Data to examine =
********************

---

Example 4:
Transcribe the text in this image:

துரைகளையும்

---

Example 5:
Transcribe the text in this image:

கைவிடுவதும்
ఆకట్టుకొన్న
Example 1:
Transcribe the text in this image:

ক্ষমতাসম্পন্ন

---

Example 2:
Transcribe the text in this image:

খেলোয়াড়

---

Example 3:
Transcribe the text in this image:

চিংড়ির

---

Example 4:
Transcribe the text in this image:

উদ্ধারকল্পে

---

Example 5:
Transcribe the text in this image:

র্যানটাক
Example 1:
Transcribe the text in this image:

********************

Exercise = Print the material word for word, with nothing left out.

Answer box =
---

Example 4:
Transcribe the text in this image:

துரைகளையும்

---

Example 5:
Transcribe the text in this image:

கைவிடுவதும்
ఆకట్టుకొన్న
Example 1:
Transcribe the text in this image:

ক্ষমতাসম্পন্ন

---

Example 2:
Transcribe the text in this image:

খেলোয়াড়

---

Example 3:
Transcribe the text in this image:

চিংড়ির

---

Example 4:
Transcribe the text in this image:

উদ্ধারকল্পে

---

Example 5:
Transcribe the text in this image:

র্যানটাক
Example 1:
Transcribe the text in this image:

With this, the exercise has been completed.